At a large company you might find some Macs in the marketing department, perhaps elsewhere. In the data center you might find a VAX, probably for the R&D side of the house. Perhaps an IBM mainframe was around too. But lurking back there was UNIX. Perhaps it was just a mail server or something else, or maybe you had some mid-range UNIX systems even big ones the size of, oh, I don't know, a full-sized Ford van? Sun Microsystems was a player back then and so was HP, IBM, Silicon Graphics, and many others that made their own versions of UNIX. UNIX was created at Bell Labs in 1969 and it gained a foothold that it has yet to lose today.

UNIX was strange and foreign to me. There was an odd grapihcal interface called "X Windows" and a command line interface that was at first quite baffeling (though in starting to poke around the command line I could clearly see the influce of UNIX on DOS as serveral, if not many, of the commands were the same, though the guts of the OS couldn't be more different).

Back to that cold, blustery day. I had an application on a UNIX machine that was located in the R&D campus and I was on the commerical campus. We were connected by, at the time, blistering fast 100 megabit FDDI rings and the computers were plugged into shared 10 meg hugs. Laughable today, but fairly state of the art back then.

So, here I was. I needed to launch an application on a machine located on a differnet campus and I had resolved myself to get out in the cold, walk over, sit down in front of the other UNIX machine, and do the work that needed doing.

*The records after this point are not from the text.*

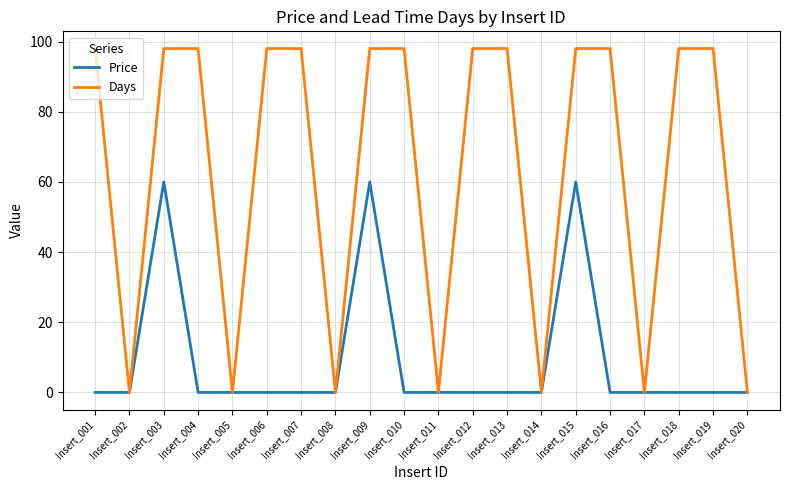

What is the maximum value shown in the chart?

98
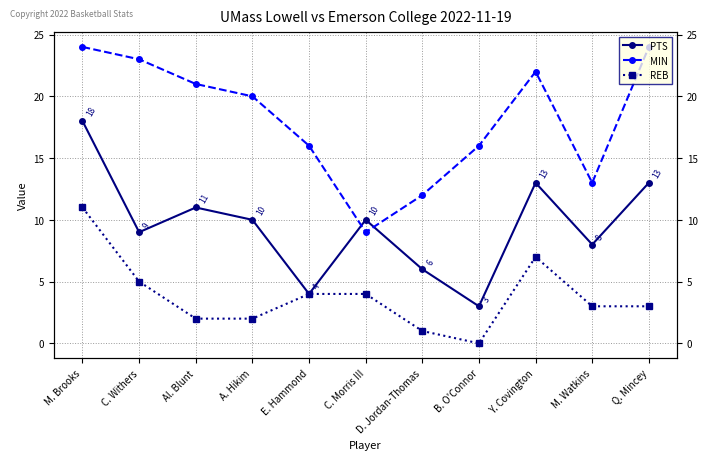

Where is MIN nearest to the value 16?

E. Hammond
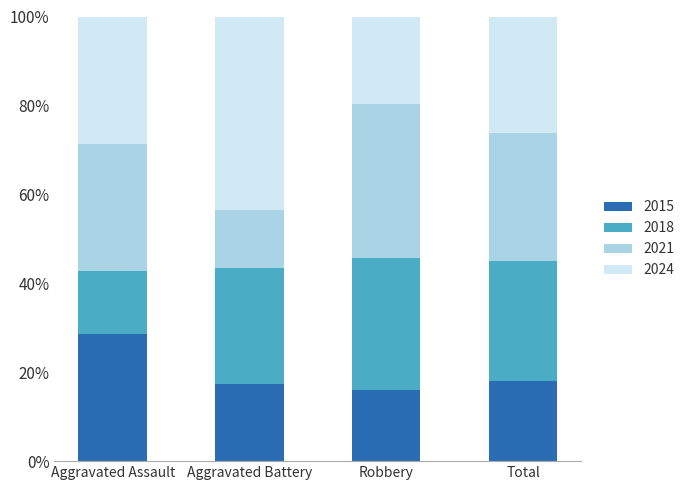

Does the chart contain any negative values?

No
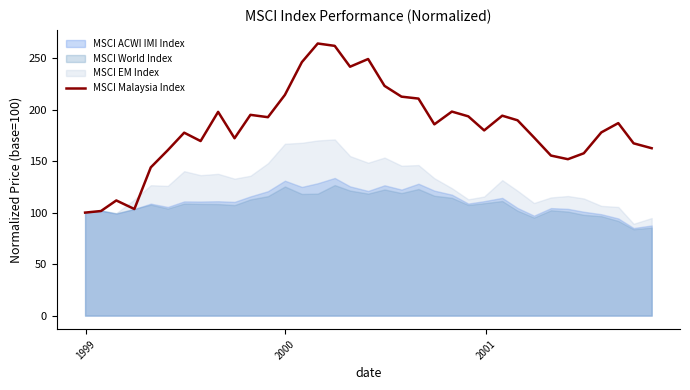

How many values exceed 185?

18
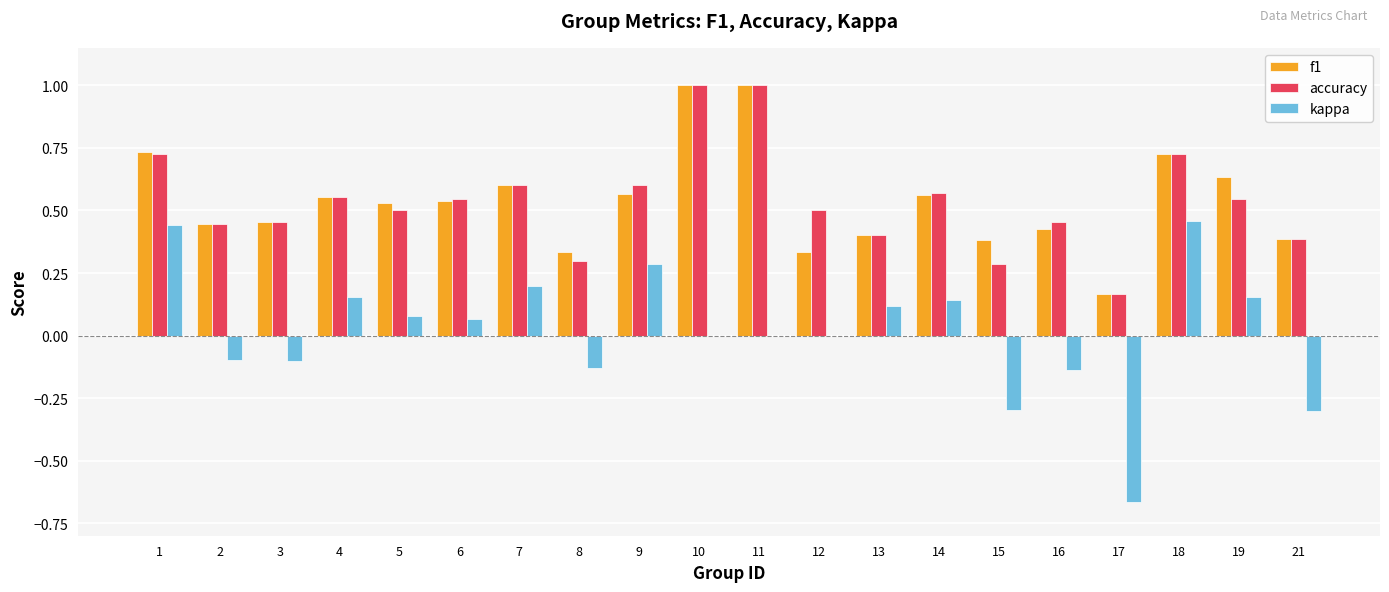

What is the maximum value shown in the chart?

1.0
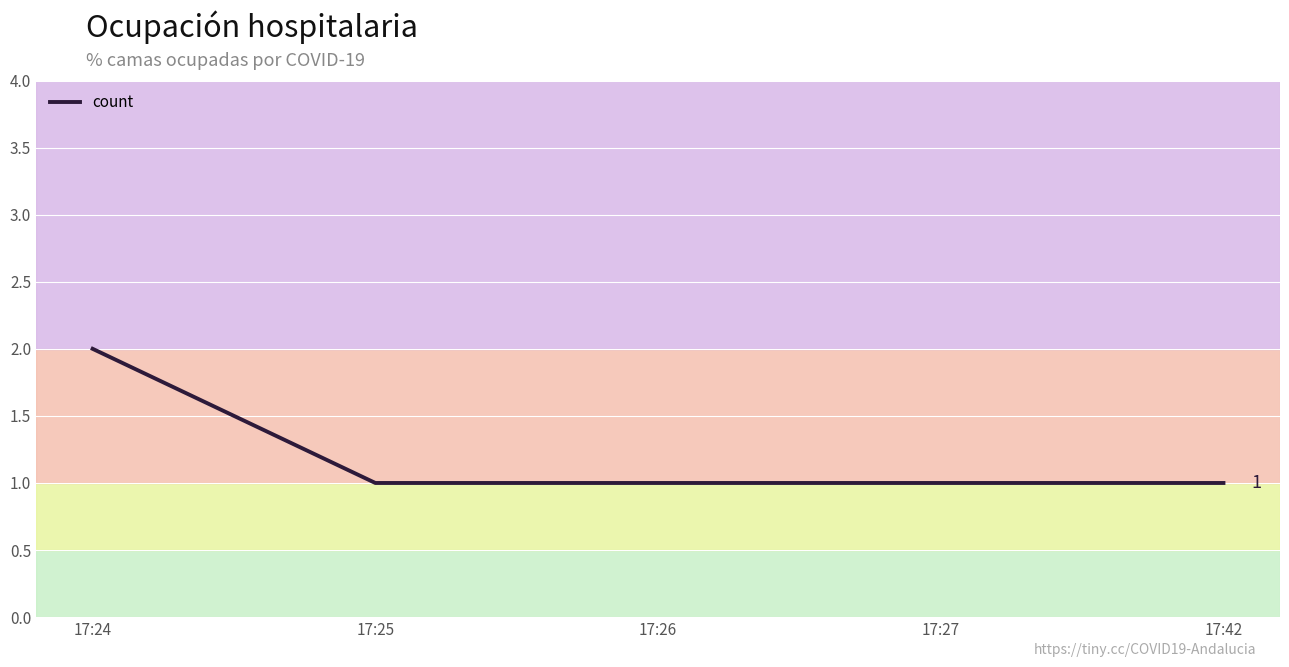

The value at 17:26 is 1. True or false?

True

Not so fast! In walks one of the more senior UNIX gurus and he says "just set your display varialbe and bring the GUI app up on your desktop." I thought that was the craziest thing I'd ever heard. Launch an app on a remote machine and use the app on my local machine? I logged in (telnet back in those days) issued my 'setenv DISPLAY=my.ipaddress.blah' and proceeded to launch the app. A few seconds later there it appeared on my machine as if magic.

Had this been a slight-of-hand magic trick it would have been one of the best I have ever seen. I wondered then why and how could an "old" operating system have functionality that copycat desktop operation systems couldn't dream of. The root/superuser account was a neat trick too - keeping the operating system delicate parts away from the user so the user (or in the future, a virus) couldn't do accidental damage was pretty neat too.

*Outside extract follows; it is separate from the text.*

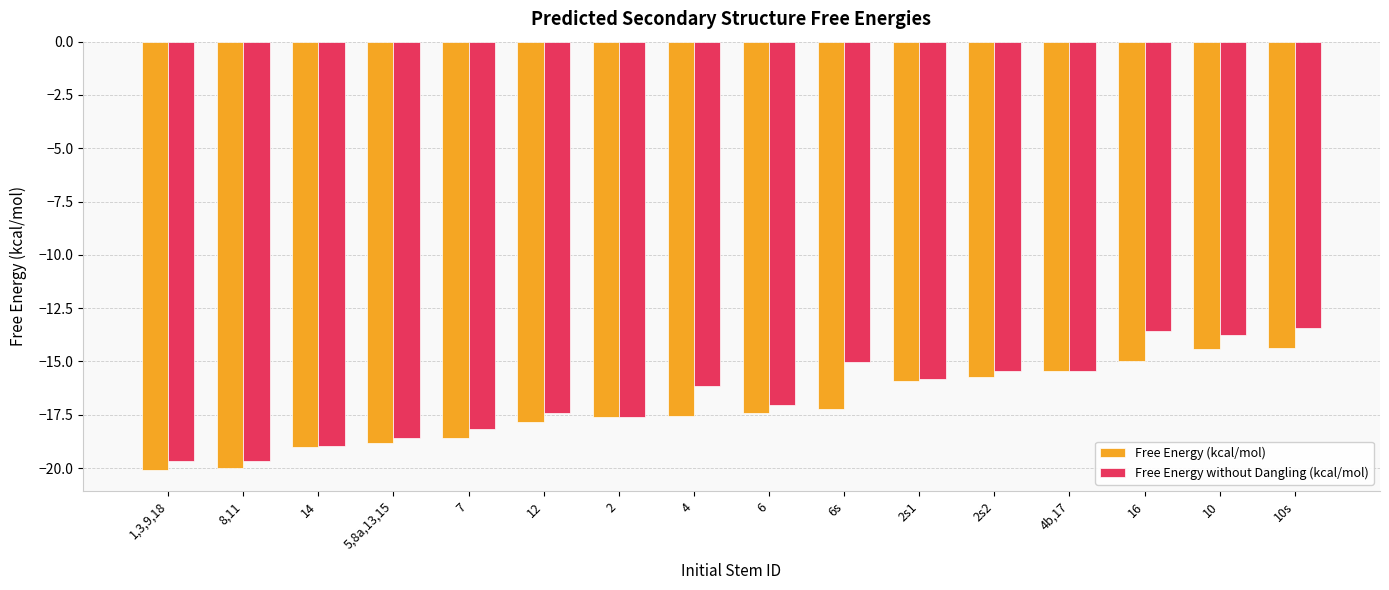

What position from the left is 6s?

10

Even today, using a XP machine (I don't have a Vista machine and probably never will.. work will likely skip Vista and go straight to 7), I wonder why things are so.. "primitive". I love my Mac, my personal computing platform outside of work, and there is far greater amount of spit and polish on the Mac OS compared to Windows, and in some ways Linux and UNIX. Yes, there are features of Linux and UNIX that I think are lacking in OS X but OS X is one heck of a tightly integrated OS. It's easy to use and the power is still there in the background in you want to use it. If you don't that's ok too. You can still do things with a Mac you can't do with a PC running Windows. The reverse is true I'm sure but I can't think of an example.

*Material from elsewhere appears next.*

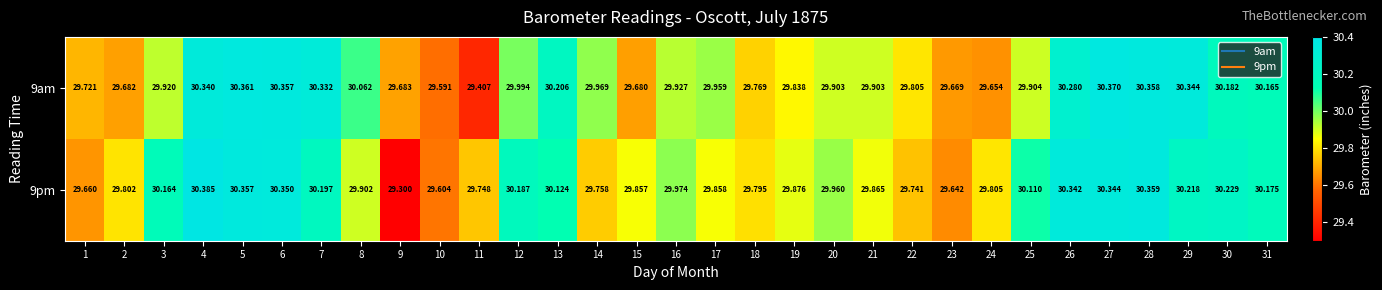

Is the value of 9pm at 27 greater than the value of 9am at 30?

Yes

Still, UNIX is one heck of an operating system. It can run on little systems and it can scale to run on very large systems. Wonderful stuff. I hope UNIX never dies even though eventually I think Linux is going to totally take over that market space. When that day comes I'll smile a bit, afterall any time a community driven effort of any kind can reach such measured success is wonderful. But good, old UNIX will always be just that. Good stuff.